1.What are the aging phenomena of ordinary cold-rolled coils?
Harmful defects that should be avoided
The occurrence time is spontaneous during storage or transportation at room temperature.
The core mechanism is the slow diffusion of carbon and nitrogen atoms at room temperature, pinning dislocations.
The result is the formation of a yield plateau, leading to tensile strain marks (surface defects) during stamping and reduced formability.
Negative impacts on molding: It damages surface quality and affects molding stability.

2.What are the properties of bake-hardening (BH) steel?
Properties: Beneficial, designed characteristics
Activated during high-temperature baking (170°C, painting line).
Core mechanism: Carbon atoms diffuse rapidly at high temperatures, resulting in a large number of dislocations generated by pinning and stamping.
Results: Strength increased by 30-80 MPa, enhancing the dent resistance of parts.
Maintain low strength during molding (easy to mold), and achieve high strength (good performance) after molding.
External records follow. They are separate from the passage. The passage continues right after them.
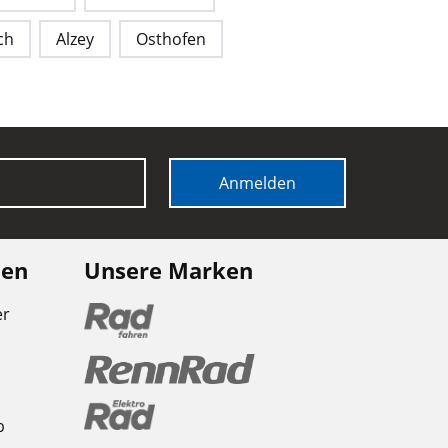
ch
Alzey
Osthofen
Anmelden
nen
Unsere Marken
er
b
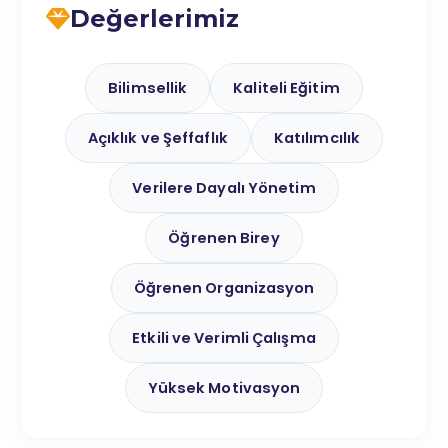
Değerlerimiz
Bilimsellik
Kaliteli Eğitim
Açıklık ve Şeffaflık
Katılımcılık
Verilere Dayalı Yönetim
Öğrenen Birey
Öğrenen Organizasyon
Etkili ve Verimli Çalışma
Yüksek Motivasyon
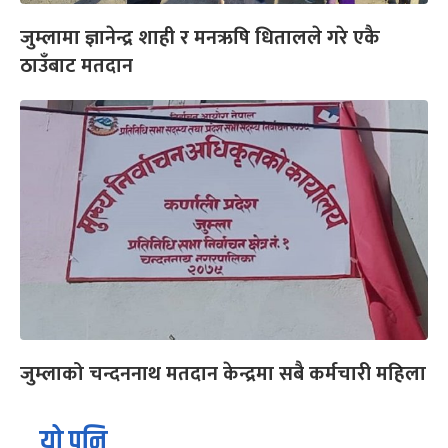
जुम्लामा ज्ञानेन्द्र शाही र मनऋषि धितालले गरे एकै
ठाउँबाट मतदान
जुम्लाको चन्दननाथ मतदान केन्द्रमा सबै कर्मचारी महिला
यो पनि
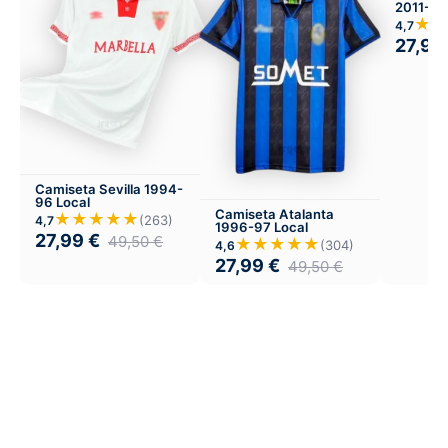
2011-12 
★★
4,7
27,99
Camiseta Sevilla 1994-
96 Local
Camiseta Atalanta
★★★★★
(263)
4,7
1996-97 Local
27,99
€
49,50
€
★★★★★
(304)
4,6
27,99
€
49,50
€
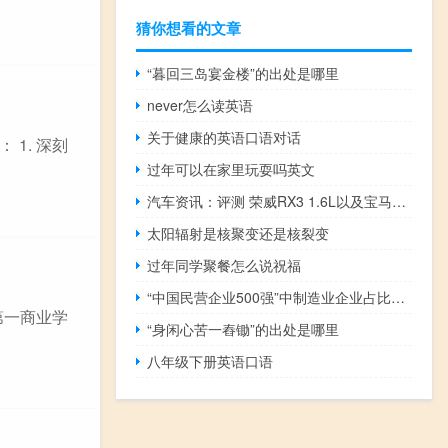
猜你想看的文章
“暮回三岛宴金楼”的出处是哪里
never怎么读英语
关于健康的英语口语对话
1. 深刻
过年可以在家里玩耍吗英文
汽车资讯：评测 荣威RX3 1.6L以及宝马3系耗油如何
太阳辐射是核聚变还是核裂变
过年同学聚餐怎么说祝福
“中国民营企业500强”中制造业企业占比超六成
第一商业学
“身闲心苦一舂锄”的出处是哪里
八年级下册英语口语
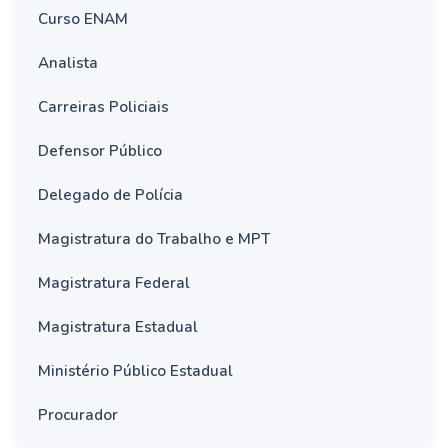
Curso ENAM
Analista
Carreiras Policiais
Defensor Público
Delegado de Polícia
Magistratura do Trabalho e MPT
Magistratura Federal
Magistratura Estadual
Ministério Público Estadual
Procurador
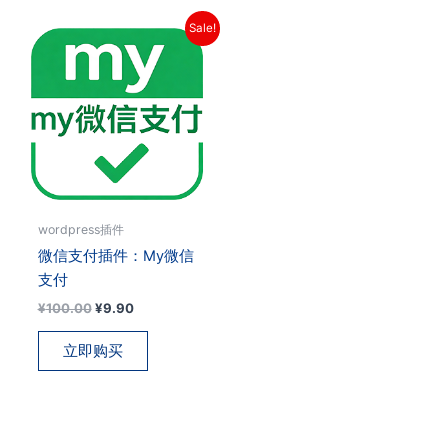
Sale!
wordpress插件
微信支付插件：My微信
支付
原
当
¥
100.00
¥
9.90
价
前
为：
价
立即购买
¥100.00。
格
为：
¥9.90。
3.How to reserve "hardener"?
In the production of BH steel, through precise chemical composition design (such as the addition of elements like Nb and Ti) and rigorous heat treatment processes, a small portion of "free" carbon atoms are intentionally retained in the steel's microstructure. These carbon atoms are dissolved in the iron lattice, serving as "seeds" for subsequent hardening.

4.How to create "hardened spots" through stamping?
In the stamping workshop, steel sheets are pressed into complex parts (such as car doors). This drastic deformation process generates a large number of dislocations inside the steel. You can think of dislocations as the dense "defect lines" or "scars" inside a crystal.
5.How to bake and activate the material to complete the "pinning hardening" process?
After molding, the parts enter the painting line and are "baked" in an oven at about 170°C for 20-30 minutes. The high temperature provides energy to the reserved "free" carbon atoms, enabling them to diffuse rapidly and automatically "run" around the large number of dislocations generated during the stamping process, forming so-called "Cochrie atmospheres," which firmly hold these dislocations in place like nails.